Check Gunicorn processes, CPU, and memory:

bash

ps -o pid,ppid,%cpu,%mem,rss,cmd -C gunicorn
ps -eLf | grep gunicorn | grep -v grep
top -H -p $(pgrep -d',' -f gunicorn)

Look for:

more processes or threads than expected
runaway memory usage
constant CPU saturation
workers restarting repeatedly

Validate listening sockets:

bash

ss -ltnp | grep 8000
ss -lx | grep gunicorn.sock

Confirm Gunicorn is listening on the same address or socket Nginx uses.

Check Nginx for upstream-related errors:

bash

sudo journalctl -u nginx -n 100 --no-pager
sudo tail -n 100 /var/log/nginx/error.log

Look for:

connect() failed
upstream timed out
no live upstreams
socket permission errors

Check for OOM events:

bash

dmesg -T | grep -i -E 'killed process|out of memory|oom'

If OOM events exist, lower concurrency or add memory.

Run a baseline load test:

bash

hey -n 1000 -c 20 https://your-domain/
wrk -t2 -c20 -d30s https://your-domain/

If using SQLAlchemy, compare Gunicorn concurrency with the application DB pool size. If concurrency exceeds pool capacity, requests may block even when Gunicorn itself is healthy.

Checklist

FAQ

How many Gunicorn workers should I start with?
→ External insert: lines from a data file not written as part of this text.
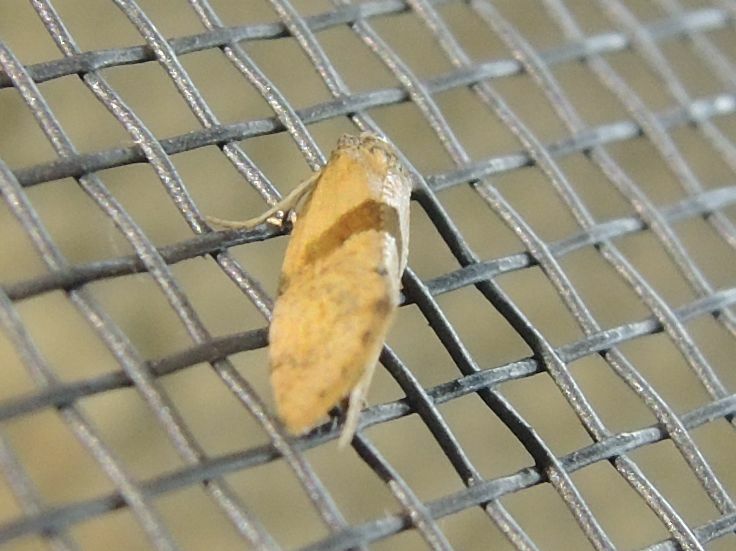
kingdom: Animalia
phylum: Arthropoda
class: Insecta
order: Lepidoptera
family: Tortricidae
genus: Cochylidia
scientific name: Cochylidia implicitana
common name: Chamomile conch
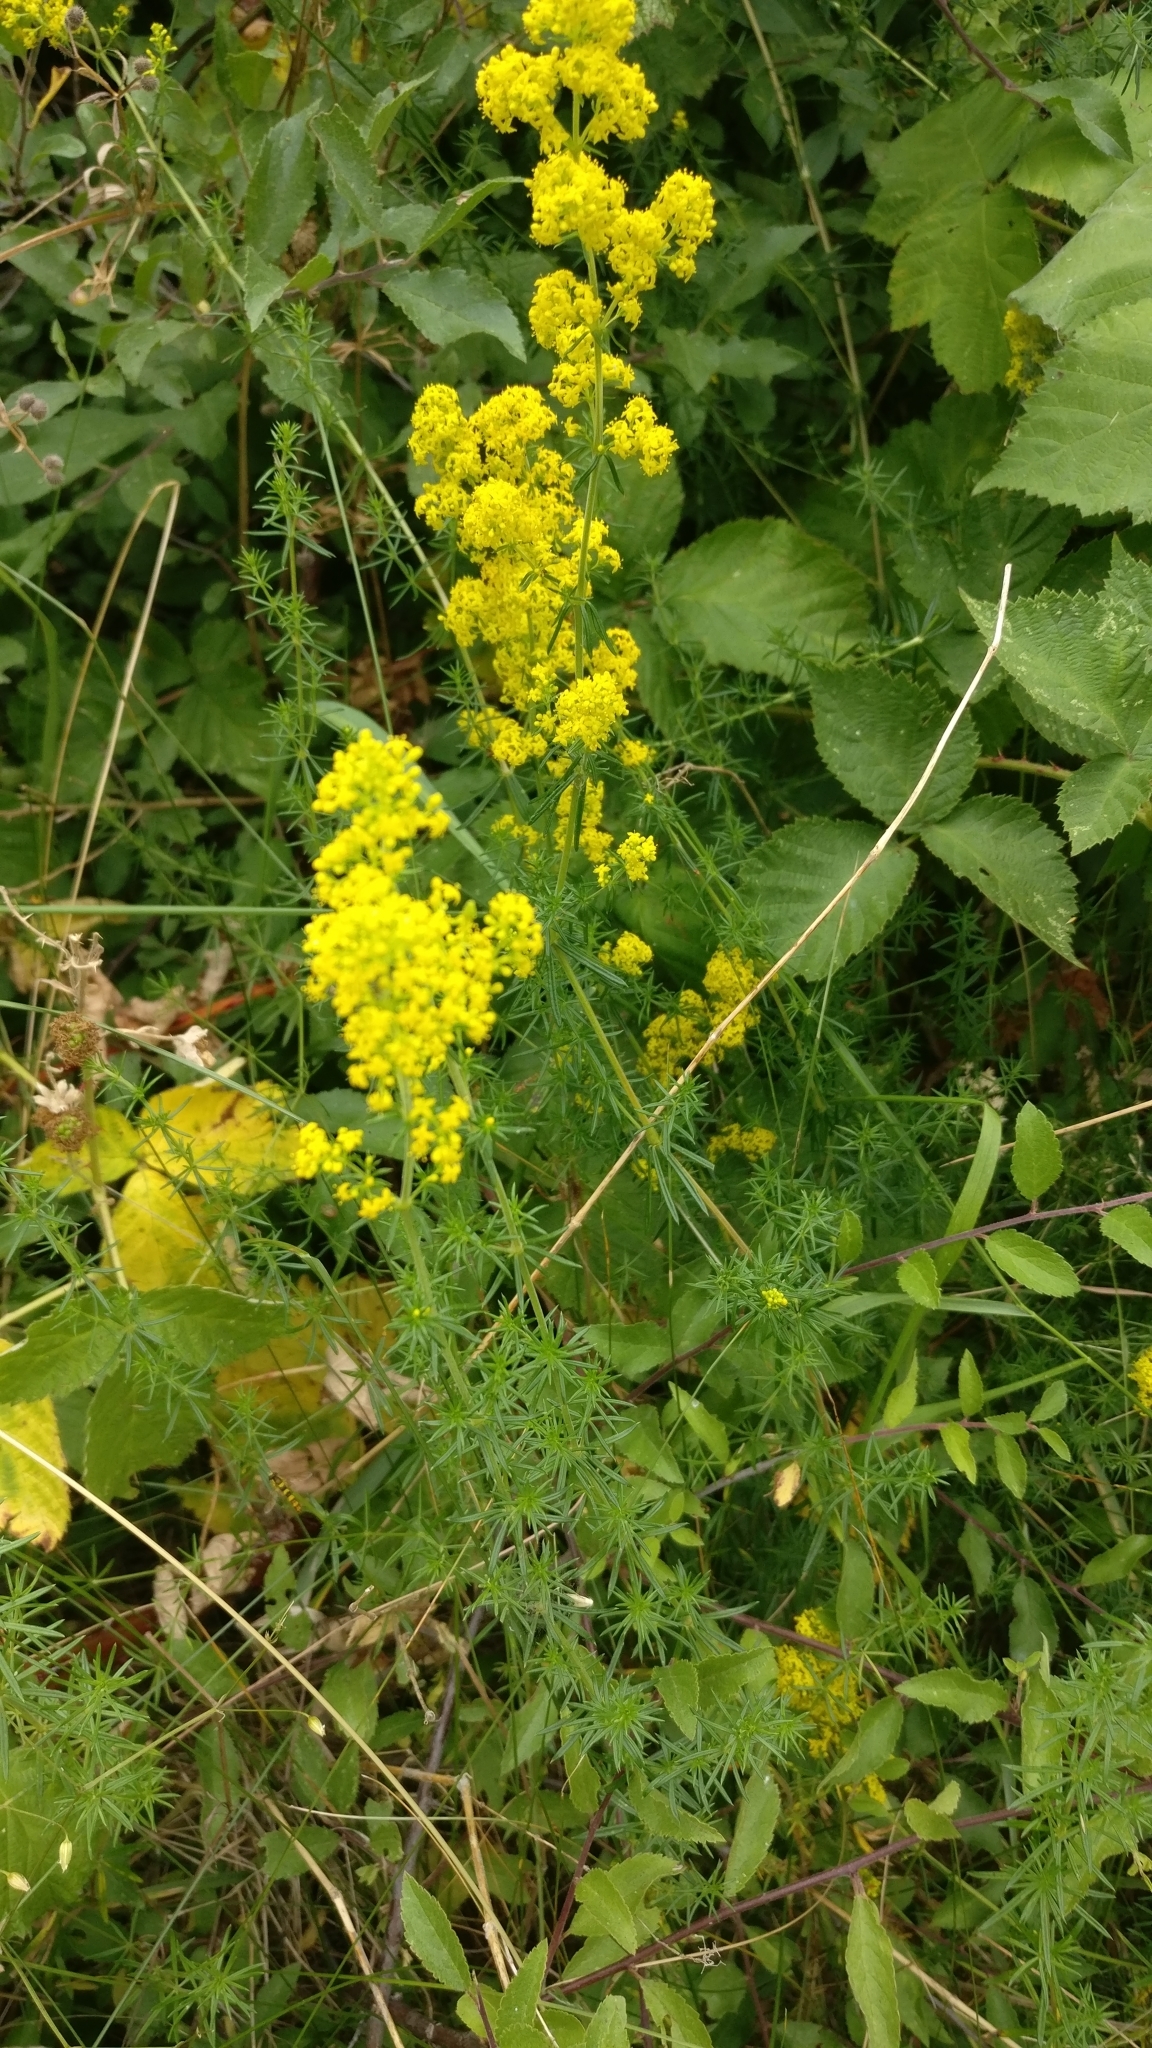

Start with 2 to 4 workers on a small server, then measure CPU, memory, and latency. Increase gradually only if the system has headroom.

When should I use gthread?

Use gthread when requests spend time waiting on a database, API, or filesystem and your app does not require a fully async stack.

Should I use sync or gthread for CPU-heavy endpoints?

Start with sync for CPU-heavy workloads. Threads usually help less when Python execution is the bottleneck.

Does increasing timeout improve performance?

No. It only allows slow requests to run longer. If the root cause is not fixed, it can reduce available capacity.

What does max-requests-jitter do?

It randomizes worker restarts so all workers do not recycle at the same time.

Why is Gunicorn still slow after tuning?

The bottleneck is often outside Gunicorn: slow SQL queries, external APIs, filesystem latency, missing caching, or proxy configuration. Review Flask Nginx Performance Tuning Guide and Flask Production Checklist (Everything You Must Do).

Final Takeaway

Gunicorn tuning is controlled capacity planning, not random flag changes. Start with a conservative baseline, match the worker model to the workload, measure under load, and adjust one variable at a time. If tuning does not improve results, the bottleneck is usually in application code, the database, or reverse proxy configuration rather than Gunicorn itself.